## Excerpt provided
[Start of section]
# ping Trier



## oldtart (Mar 18, 2006)

First of all, thank you to all of you who have contributed to the Germany touring, especially the Moselle valley. 

Hopefully we shall be there next week.we will be going from Ypres to Trier initially. I have been looking through the postings on the Stellplatze in Trier and am confused!! It doesn't take much!!


One says the stellplatze by the bus station is rubbish. Another says there is one right in the centre. Is this Treviris and is it the same one that you put 20 euros on the card when you go in for showers, electricity, toilets etc. 

I've made a note of all the stellplatze mention3d and am now going to find them in the Bord Atlas.

Val


----------



## Grizzly (May 9, 2005)

Hi Val, I know nothing about Trier but, have you got a place at Ypres ? We had 2 attempts four weeks ago but it was full both times. We eventually booked via the phone and got in last week for 2 nights only. We've never had to book there before but it is busy this year and it' s a long trek to be turned away !

They said they would not even put us on the campsite but, last week, there were several vans there as well as empty places but still people were turned away. V. odd as the campsite is well protected with rubber matting so not likely to be damaged by vans.

G


----------



## bellabee (May 16, 2010)

Haven't been there, but this place has been recommended as being good http://www.vonnell.de/uebernachtung/wohnmobilstellplatz


----------



## orridge (Apr 30, 2013)

Treviris is the one close to Town, it's on the banks of the river and next door to a campsite and bar/restaurant.

You load the card and pay for shower, electrics etc.

They take bread orders of an evening for delivery the next day also.

The Stellplatze is nothing flash but close to Town walking or cycling and reasonble quiet at the end closest to the campsite.
[End of section]
## What you are asked to do
In the forum thread about Trier, why did Grizzly think it odd that motorhomes were turned away at Ypres? Answer in one to three sentences. The entries that come next are separate material and have nothing to do with the forum thread about Trier.

## Source information
[Start of section]
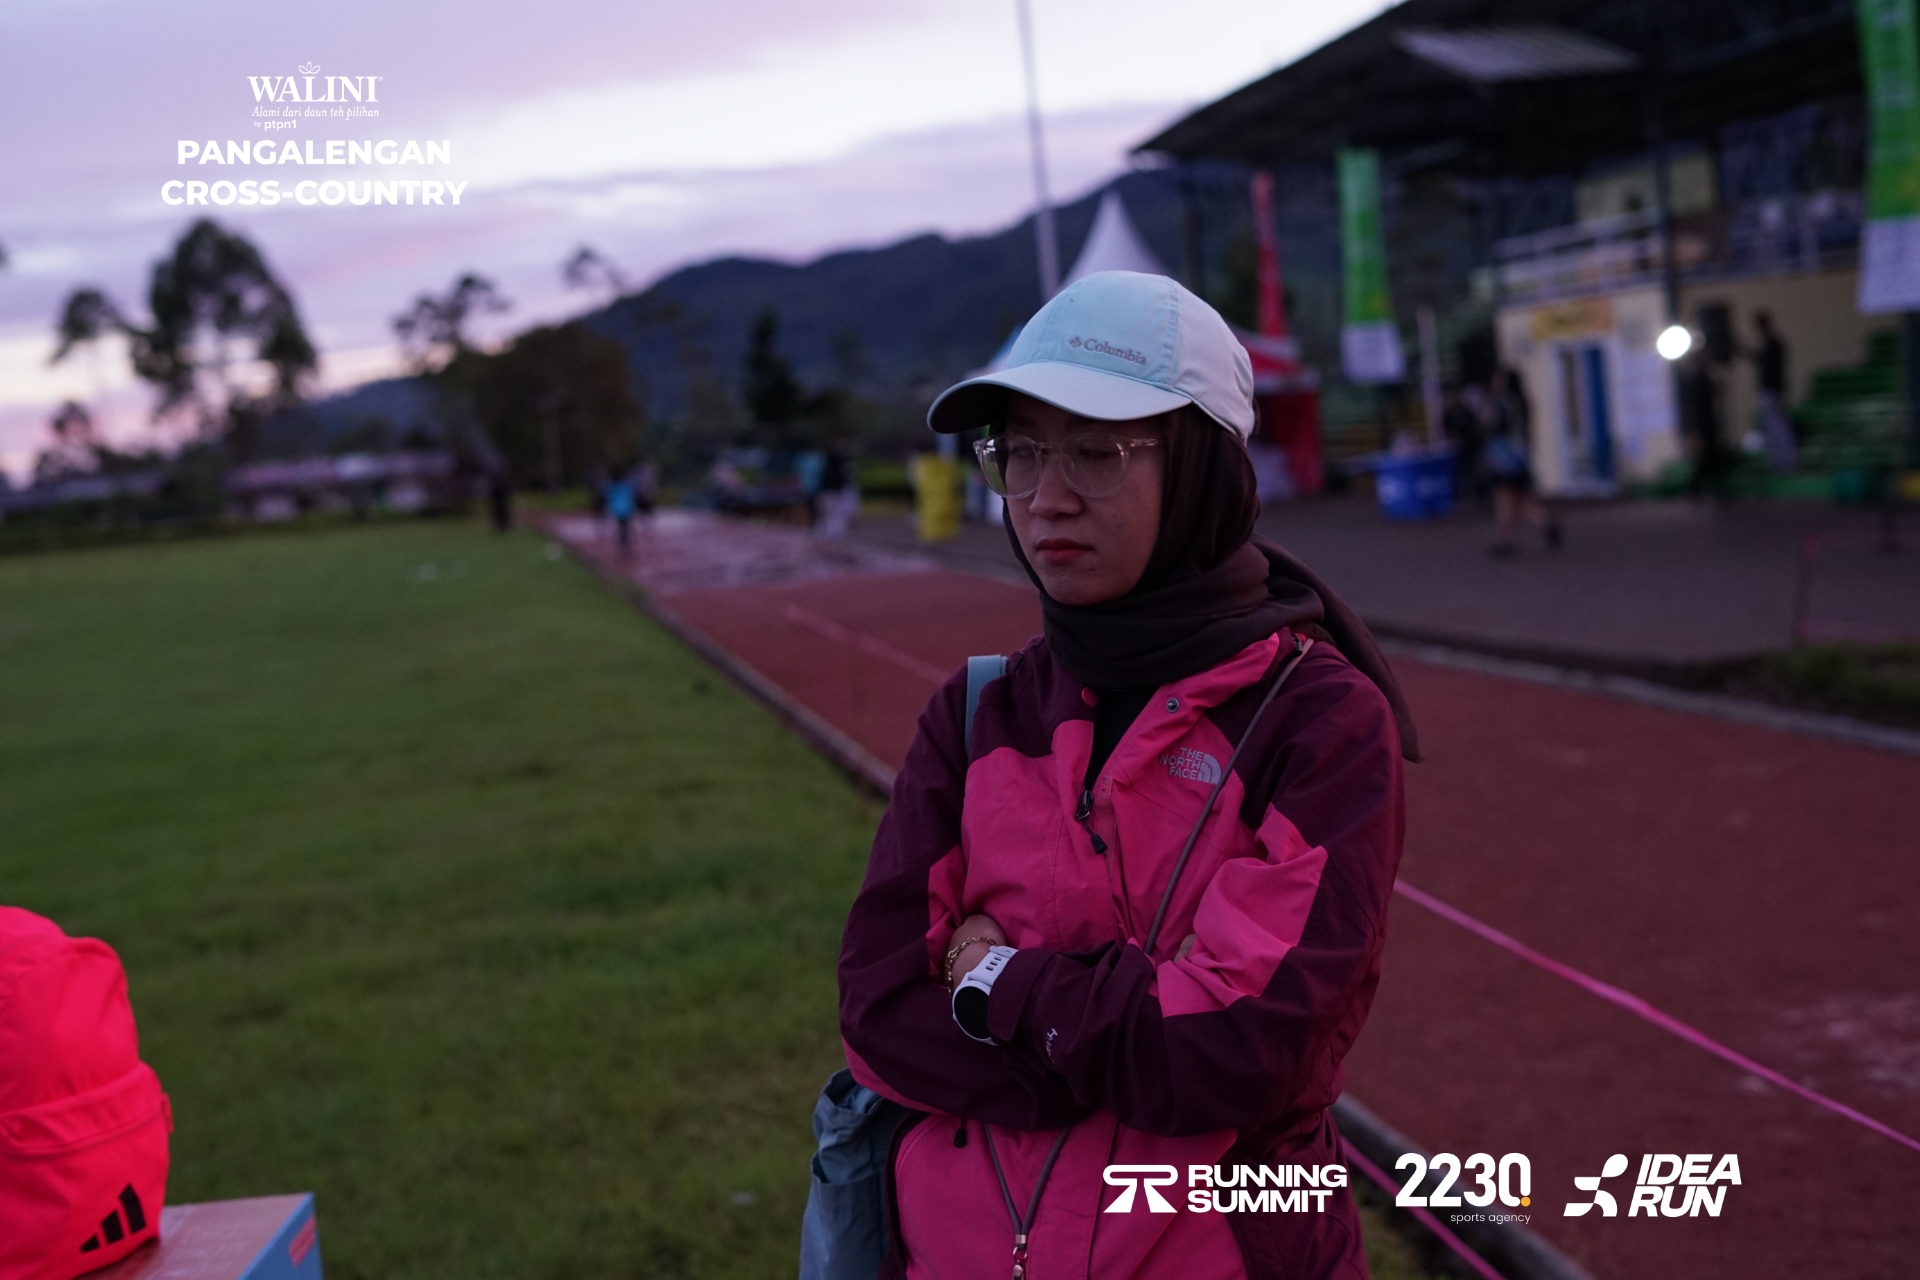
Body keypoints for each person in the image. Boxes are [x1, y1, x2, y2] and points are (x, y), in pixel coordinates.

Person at [836, 272, 1420, 1280]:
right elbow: (881, 1012)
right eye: (1020, 452)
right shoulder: (977, 713)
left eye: (1096, 451)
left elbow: (1238, 1050)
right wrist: (1120, 1038)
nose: (1045, 497)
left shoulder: (1316, 722)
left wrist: (990, 978)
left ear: (1200, 466)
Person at [1483, 367, 1561, 557]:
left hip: (1504, 460)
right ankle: (1545, 523)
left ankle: (1505, 541)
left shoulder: (1501, 403)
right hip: (1519, 458)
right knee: (1520, 499)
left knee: (1504, 500)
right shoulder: (1521, 403)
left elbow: (1490, 423)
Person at [1750, 312, 1797, 471]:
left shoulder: (1774, 344)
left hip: (1773, 390)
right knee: (1770, 427)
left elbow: (1772, 367)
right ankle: (1779, 460)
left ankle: (1787, 460)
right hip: (1769, 390)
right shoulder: (1768, 345)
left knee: (1778, 426)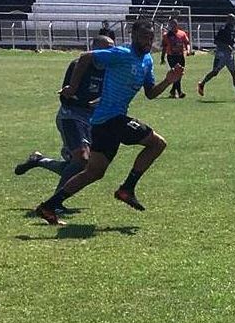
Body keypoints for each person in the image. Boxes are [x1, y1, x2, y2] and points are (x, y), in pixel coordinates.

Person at [34, 21, 184, 226]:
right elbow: (86, 57)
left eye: (151, 38)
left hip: (103, 123)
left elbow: (150, 94)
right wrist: (72, 86)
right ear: (133, 36)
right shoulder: (120, 53)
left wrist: (168, 81)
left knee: (94, 172)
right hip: (111, 119)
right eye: (143, 37)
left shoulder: (147, 60)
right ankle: (127, 188)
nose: (148, 41)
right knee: (157, 143)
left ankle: (48, 206)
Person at [15, 35, 112, 209]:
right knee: (82, 158)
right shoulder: (79, 65)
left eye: (111, 49)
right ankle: (56, 203)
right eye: (105, 48)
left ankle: (38, 160)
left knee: (81, 165)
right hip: (71, 115)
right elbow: (66, 95)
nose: (109, 52)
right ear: (93, 48)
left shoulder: (110, 69)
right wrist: (81, 100)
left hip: (92, 118)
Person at [198, 14, 235, 101]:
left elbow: (232, 39)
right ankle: (202, 84)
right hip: (221, 54)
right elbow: (216, 41)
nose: (233, 22)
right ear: (228, 21)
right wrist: (226, 46)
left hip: (230, 55)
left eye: (234, 20)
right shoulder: (223, 30)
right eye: (232, 20)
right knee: (215, 72)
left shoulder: (233, 29)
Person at [160, 18, 191, 99]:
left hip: (180, 56)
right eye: (171, 24)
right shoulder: (166, 35)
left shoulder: (182, 33)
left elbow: (187, 43)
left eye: (174, 24)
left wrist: (188, 50)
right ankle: (180, 92)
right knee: (176, 73)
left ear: (177, 25)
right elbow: (164, 47)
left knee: (179, 74)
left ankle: (173, 91)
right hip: (171, 56)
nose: (173, 26)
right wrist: (162, 58)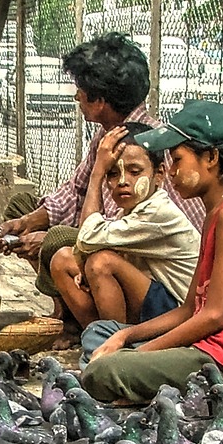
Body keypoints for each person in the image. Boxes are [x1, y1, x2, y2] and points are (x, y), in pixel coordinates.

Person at [0, 32, 204, 348]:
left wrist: (51, 236)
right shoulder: (108, 136)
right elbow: (75, 191)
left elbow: (126, 231)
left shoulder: (148, 147)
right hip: (113, 236)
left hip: (143, 260)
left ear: (100, 101)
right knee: (22, 208)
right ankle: (70, 310)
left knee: (60, 243)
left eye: (80, 92)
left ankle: (91, 328)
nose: (76, 98)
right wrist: (26, 224)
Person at [80, 100, 223, 405]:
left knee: (102, 372)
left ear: (211, 157)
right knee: (100, 335)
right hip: (206, 347)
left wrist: (138, 354)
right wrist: (124, 337)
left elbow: (214, 317)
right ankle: (138, 380)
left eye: (178, 160)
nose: (174, 172)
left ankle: (142, 385)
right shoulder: (216, 215)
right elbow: (189, 309)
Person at [52, 121, 198, 333]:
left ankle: (112, 343)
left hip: (177, 312)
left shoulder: (158, 212)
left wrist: (97, 174)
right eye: (112, 174)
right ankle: (96, 335)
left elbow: (86, 237)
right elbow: (85, 244)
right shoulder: (131, 211)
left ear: (159, 174)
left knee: (101, 262)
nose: (122, 181)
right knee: (63, 260)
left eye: (134, 171)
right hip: (152, 300)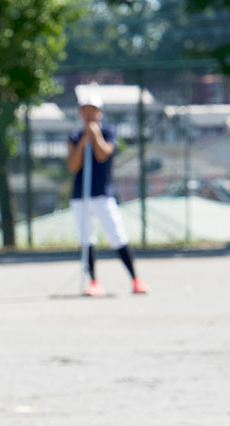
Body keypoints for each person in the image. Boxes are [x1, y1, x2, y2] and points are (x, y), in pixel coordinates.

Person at [67, 91, 149, 296]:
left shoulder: (109, 132)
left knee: (117, 235)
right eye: (85, 110)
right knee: (86, 239)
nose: (88, 114)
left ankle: (136, 280)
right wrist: (83, 141)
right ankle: (94, 282)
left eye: (92, 109)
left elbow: (103, 154)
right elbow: (73, 165)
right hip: (80, 196)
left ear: (99, 112)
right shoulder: (75, 137)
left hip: (103, 194)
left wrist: (94, 135)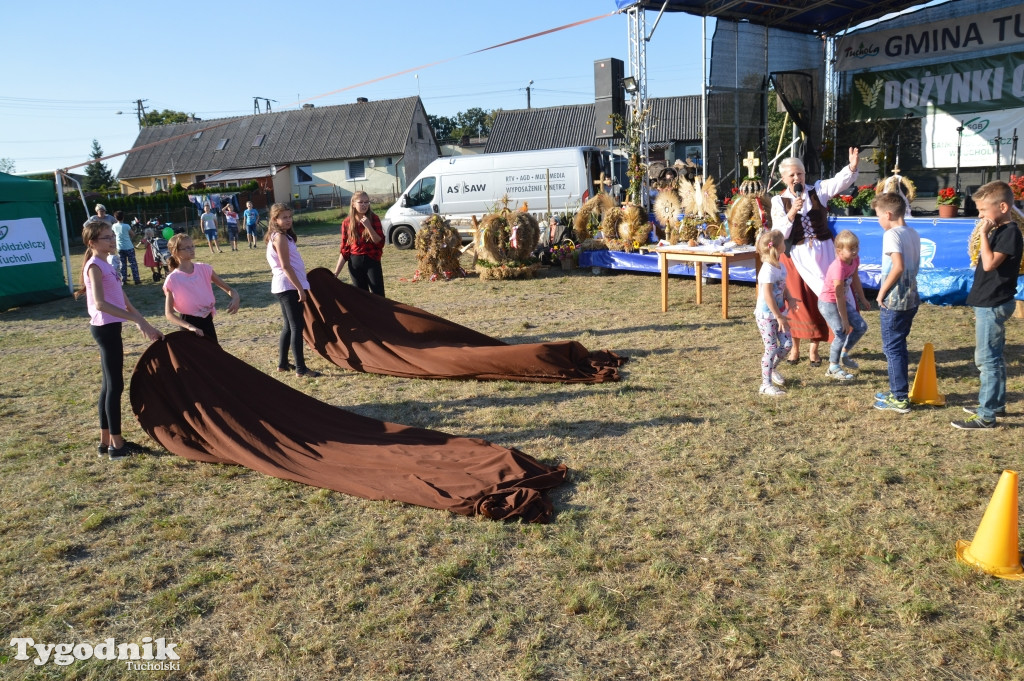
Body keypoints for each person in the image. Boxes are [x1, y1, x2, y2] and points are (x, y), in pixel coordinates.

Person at [74, 218, 163, 460]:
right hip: (105, 328)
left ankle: (105, 442)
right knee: (115, 386)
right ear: (92, 242)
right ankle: (118, 445)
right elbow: (102, 304)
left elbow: (123, 299)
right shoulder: (94, 266)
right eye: (106, 237)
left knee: (108, 386)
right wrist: (135, 321)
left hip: (112, 327)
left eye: (112, 236)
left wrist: (143, 321)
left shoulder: (108, 264)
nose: (112, 240)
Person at [771, 148, 860, 366]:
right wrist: (793, 212)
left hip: (824, 253)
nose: (796, 178)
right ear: (783, 178)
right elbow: (778, 233)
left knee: (824, 298)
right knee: (798, 303)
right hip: (796, 257)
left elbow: (839, 181)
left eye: (799, 174)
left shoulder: (818, 190)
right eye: (791, 175)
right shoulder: (778, 201)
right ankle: (794, 348)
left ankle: (815, 349)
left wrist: (852, 167)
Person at [951, 181, 1023, 429]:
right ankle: (996, 403)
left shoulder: (1010, 233)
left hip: (993, 304)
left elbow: (990, 263)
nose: (980, 215)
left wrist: (983, 233)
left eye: (983, 210)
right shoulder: (1000, 230)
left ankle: (987, 415)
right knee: (994, 357)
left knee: (986, 360)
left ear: (1002, 207)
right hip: (989, 301)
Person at [871, 192, 921, 414]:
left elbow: (898, 267)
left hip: (895, 300)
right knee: (899, 346)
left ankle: (899, 398)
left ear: (888, 214)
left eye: (878, 216)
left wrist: (881, 291)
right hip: (911, 298)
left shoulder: (891, 235)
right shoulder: (913, 233)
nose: (878, 220)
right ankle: (896, 390)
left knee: (892, 348)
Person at [266, 203, 321, 377]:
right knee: (297, 326)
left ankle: (282, 364)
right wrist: (300, 289)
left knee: (289, 327)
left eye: (290, 216)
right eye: (284, 217)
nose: (288, 220)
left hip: (284, 286)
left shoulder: (282, 236)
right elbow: (286, 266)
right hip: (288, 286)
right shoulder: (279, 238)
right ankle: (301, 369)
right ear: (275, 219)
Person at [163, 234, 240, 345]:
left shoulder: (204, 269)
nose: (192, 249)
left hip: (207, 320)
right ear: (175, 252)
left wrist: (236, 297)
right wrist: (190, 327)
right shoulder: (172, 279)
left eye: (192, 246)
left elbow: (229, 289)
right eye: (187, 248)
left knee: (214, 355)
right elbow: (169, 314)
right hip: (188, 324)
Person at [817, 229, 870, 382]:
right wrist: (845, 320)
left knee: (861, 326)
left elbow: (855, 278)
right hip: (829, 302)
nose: (855, 251)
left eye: (856, 247)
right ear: (839, 251)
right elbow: (838, 295)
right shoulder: (838, 267)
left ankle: (844, 354)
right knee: (840, 332)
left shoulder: (854, 260)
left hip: (840, 301)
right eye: (851, 249)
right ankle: (833, 367)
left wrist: (862, 297)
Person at [754, 229, 798, 396]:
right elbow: (767, 295)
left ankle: (771, 369)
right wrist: (778, 316)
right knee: (771, 347)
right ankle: (765, 385)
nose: (786, 244)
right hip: (767, 316)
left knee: (787, 344)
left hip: (779, 313)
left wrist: (790, 298)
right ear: (779, 247)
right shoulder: (767, 270)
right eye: (783, 242)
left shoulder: (779, 265)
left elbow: (782, 286)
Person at [333, 191, 385, 296]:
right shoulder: (347, 222)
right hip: (355, 262)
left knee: (378, 296)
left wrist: (368, 227)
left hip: (372, 260)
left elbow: (380, 243)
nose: (364, 205)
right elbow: (344, 250)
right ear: (353, 203)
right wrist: (336, 273)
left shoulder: (374, 218)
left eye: (366, 202)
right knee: (361, 297)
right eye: (360, 202)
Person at [111, 210, 141, 286]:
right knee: (133, 263)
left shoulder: (114, 226)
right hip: (129, 247)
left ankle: (123, 280)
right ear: (123, 217)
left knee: (122, 264)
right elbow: (133, 234)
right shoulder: (126, 226)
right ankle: (136, 279)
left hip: (120, 247)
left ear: (115, 217)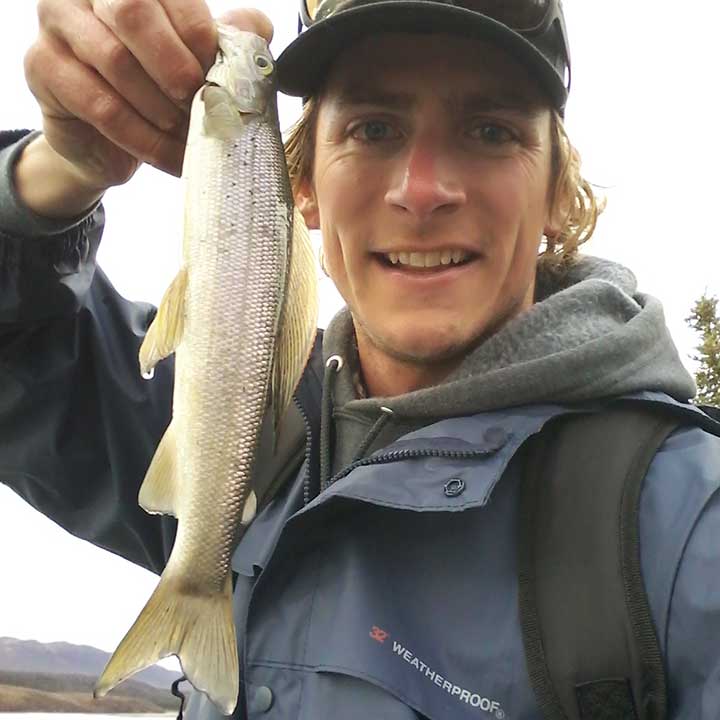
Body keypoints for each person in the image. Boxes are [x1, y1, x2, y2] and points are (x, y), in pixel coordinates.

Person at [1, 1, 719, 718]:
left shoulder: (689, 528)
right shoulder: (242, 436)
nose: (423, 190)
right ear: (303, 187)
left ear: (558, 192)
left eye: (491, 130)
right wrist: (57, 172)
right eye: (374, 129)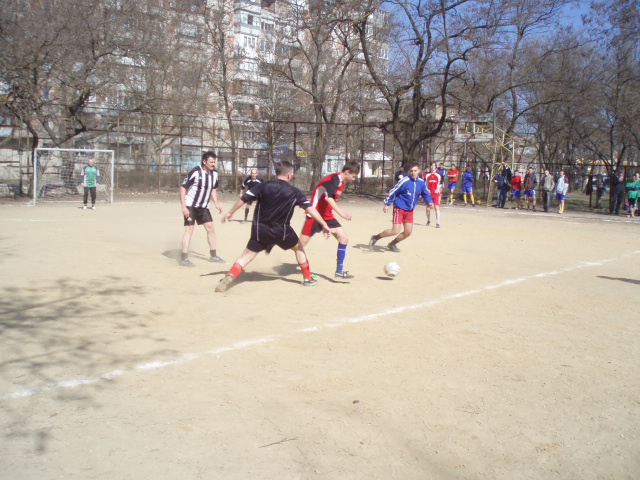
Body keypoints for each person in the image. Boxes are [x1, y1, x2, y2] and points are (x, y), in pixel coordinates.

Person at [215, 161, 330, 292]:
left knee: (246, 256)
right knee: (299, 249)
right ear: (289, 175)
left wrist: (230, 212)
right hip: (282, 231)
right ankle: (308, 278)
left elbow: (244, 199)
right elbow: (310, 209)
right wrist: (323, 224)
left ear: (276, 172)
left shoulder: (262, 186)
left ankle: (230, 275)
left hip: (260, 230)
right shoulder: (295, 192)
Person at [300, 161, 360, 279]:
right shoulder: (334, 179)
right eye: (353, 176)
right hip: (314, 215)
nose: (354, 179)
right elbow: (329, 198)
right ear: (347, 172)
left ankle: (339, 271)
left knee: (344, 239)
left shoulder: (342, 182)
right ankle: (277, 240)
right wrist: (342, 214)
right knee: (300, 245)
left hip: (327, 216)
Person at [368, 163, 433, 252]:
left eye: (415, 171)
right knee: (395, 231)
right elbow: (393, 191)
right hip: (400, 208)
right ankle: (376, 237)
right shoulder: (404, 181)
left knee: (408, 232)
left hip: (410, 210)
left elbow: (426, 193)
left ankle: (392, 244)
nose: (413, 173)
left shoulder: (421, 183)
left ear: (419, 171)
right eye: (411, 171)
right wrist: (387, 204)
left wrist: (429, 202)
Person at [179, 151, 224, 267]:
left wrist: (216, 203)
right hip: (190, 205)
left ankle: (213, 256)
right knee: (189, 229)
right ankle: (184, 258)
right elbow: (183, 188)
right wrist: (184, 207)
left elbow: (213, 188)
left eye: (214, 162)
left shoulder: (215, 174)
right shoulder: (195, 172)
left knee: (210, 228)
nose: (213, 164)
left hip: (203, 206)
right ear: (204, 161)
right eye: (211, 162)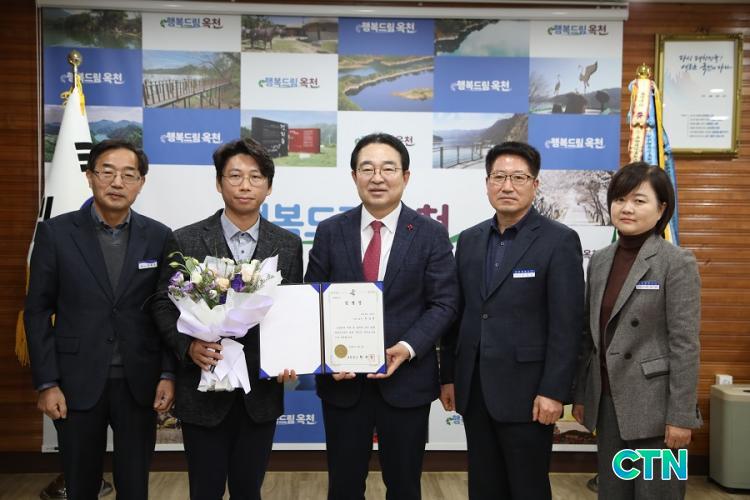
[End of section]
## Exercise solution
Grizzly thought it odd because there were empty places at Ypres, yet people were still turned away. The campsite is also well protected with rubber matting, so vans were not likely to damage it.